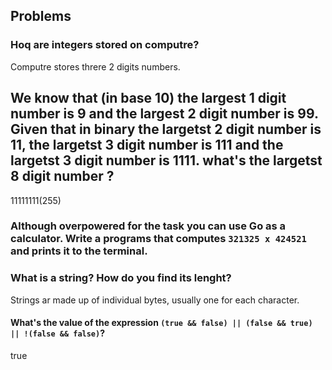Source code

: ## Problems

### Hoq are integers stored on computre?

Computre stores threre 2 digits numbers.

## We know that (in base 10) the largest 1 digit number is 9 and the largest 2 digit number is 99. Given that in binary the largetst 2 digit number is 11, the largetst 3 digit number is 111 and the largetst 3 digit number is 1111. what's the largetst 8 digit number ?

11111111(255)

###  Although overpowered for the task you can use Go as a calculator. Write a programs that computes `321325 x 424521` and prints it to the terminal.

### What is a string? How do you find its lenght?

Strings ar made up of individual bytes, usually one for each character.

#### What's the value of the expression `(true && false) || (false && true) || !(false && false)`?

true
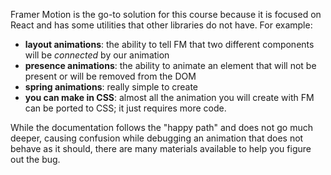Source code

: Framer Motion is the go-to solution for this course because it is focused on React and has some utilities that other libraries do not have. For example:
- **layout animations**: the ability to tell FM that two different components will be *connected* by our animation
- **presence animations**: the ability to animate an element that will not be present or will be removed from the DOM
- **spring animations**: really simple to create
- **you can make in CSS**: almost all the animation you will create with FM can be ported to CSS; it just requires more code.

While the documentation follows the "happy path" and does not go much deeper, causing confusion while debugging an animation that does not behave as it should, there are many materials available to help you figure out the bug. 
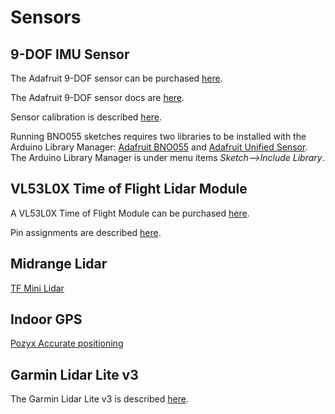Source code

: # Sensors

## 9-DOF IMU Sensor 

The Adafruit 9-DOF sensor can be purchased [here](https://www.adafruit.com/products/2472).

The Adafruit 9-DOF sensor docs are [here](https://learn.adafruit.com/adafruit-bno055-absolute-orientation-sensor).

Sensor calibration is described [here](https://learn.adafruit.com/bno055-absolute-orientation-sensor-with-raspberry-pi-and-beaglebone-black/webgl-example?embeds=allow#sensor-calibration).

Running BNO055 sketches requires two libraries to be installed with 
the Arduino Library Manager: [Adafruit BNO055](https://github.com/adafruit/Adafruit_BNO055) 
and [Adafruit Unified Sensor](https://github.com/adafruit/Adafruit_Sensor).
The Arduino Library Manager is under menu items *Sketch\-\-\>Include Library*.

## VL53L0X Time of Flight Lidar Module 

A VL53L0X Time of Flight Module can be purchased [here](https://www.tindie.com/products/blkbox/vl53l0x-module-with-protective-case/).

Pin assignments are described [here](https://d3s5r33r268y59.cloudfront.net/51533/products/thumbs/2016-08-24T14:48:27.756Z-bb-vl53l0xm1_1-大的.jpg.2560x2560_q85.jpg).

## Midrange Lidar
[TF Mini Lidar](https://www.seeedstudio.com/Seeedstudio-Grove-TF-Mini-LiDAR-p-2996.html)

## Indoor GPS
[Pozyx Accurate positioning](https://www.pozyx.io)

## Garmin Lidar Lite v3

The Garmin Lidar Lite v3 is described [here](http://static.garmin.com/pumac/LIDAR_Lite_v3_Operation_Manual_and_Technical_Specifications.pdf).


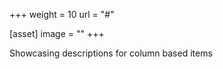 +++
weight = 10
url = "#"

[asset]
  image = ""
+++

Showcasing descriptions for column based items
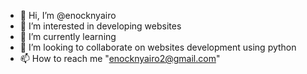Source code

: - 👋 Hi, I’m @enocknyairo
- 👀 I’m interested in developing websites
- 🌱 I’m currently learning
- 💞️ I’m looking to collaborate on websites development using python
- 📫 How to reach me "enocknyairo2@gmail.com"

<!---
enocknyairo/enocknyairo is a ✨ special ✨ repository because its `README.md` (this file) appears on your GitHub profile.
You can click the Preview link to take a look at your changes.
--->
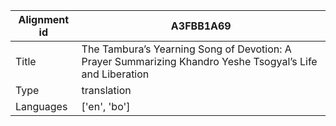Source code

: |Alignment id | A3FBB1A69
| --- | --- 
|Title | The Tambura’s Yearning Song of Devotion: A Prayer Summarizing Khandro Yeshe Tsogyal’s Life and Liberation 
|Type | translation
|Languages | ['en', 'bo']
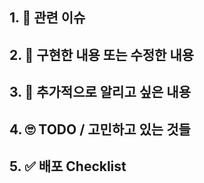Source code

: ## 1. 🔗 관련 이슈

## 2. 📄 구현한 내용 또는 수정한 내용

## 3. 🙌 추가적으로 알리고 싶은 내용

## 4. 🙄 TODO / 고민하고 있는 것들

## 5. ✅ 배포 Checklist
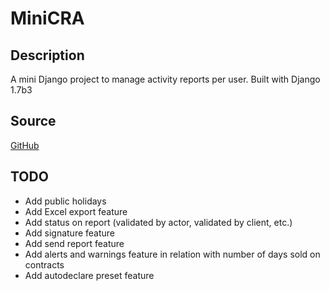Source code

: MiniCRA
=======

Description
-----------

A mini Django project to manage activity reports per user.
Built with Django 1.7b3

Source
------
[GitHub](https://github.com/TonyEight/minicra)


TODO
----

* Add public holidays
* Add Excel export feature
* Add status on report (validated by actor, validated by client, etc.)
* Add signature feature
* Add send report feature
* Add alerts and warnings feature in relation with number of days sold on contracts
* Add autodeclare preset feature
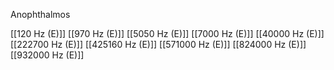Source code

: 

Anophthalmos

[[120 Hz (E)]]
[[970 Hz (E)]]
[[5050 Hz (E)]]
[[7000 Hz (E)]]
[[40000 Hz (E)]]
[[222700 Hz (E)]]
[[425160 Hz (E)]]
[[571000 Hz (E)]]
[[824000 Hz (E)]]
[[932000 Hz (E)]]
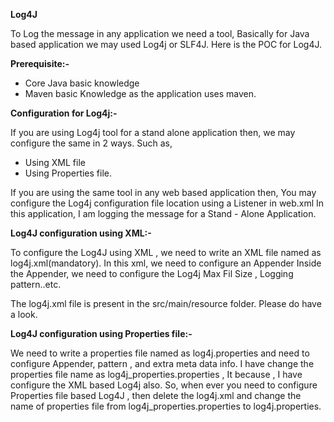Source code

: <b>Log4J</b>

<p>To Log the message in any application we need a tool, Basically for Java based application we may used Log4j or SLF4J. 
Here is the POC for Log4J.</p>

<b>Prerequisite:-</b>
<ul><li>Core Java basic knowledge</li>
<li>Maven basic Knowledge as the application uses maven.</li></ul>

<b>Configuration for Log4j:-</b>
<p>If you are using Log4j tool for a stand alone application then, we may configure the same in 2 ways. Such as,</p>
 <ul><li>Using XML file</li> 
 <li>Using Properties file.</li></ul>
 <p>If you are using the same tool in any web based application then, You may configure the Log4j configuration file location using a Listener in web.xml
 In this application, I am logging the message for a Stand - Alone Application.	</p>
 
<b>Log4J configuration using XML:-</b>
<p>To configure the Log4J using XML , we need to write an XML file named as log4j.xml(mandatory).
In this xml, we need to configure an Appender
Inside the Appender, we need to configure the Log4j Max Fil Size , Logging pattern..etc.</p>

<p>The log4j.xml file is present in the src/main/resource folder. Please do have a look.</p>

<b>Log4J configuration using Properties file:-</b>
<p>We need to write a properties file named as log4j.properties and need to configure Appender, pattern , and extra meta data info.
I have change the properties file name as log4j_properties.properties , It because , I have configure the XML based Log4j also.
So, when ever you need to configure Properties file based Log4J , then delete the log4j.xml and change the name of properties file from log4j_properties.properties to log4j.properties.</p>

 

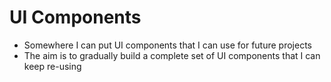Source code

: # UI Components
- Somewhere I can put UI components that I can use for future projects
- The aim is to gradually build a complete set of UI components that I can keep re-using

━━━━━━━━━━━━━━━━━━━━━━━━━━━━━━

**Problem to solve:** Only the lines from the start of the records through the line containing "11111111(255)" should be repeated, word for word, with the pictures left out.

**Exercise answer:**
Source code

: ## Problems

### Hoq are integers stored on computre?

Computre stores threre 2 digits numbers.

## We know that (in base 10) the largest 1 digit number is 9 and the largest 2 digit number is 99. Given that in binary the largetst 2 digit number is 11, the largetst 3 digit number is 111 and the largetst 3 digit number is 1111. what's the largetst 8 digit number ?

11111111(255)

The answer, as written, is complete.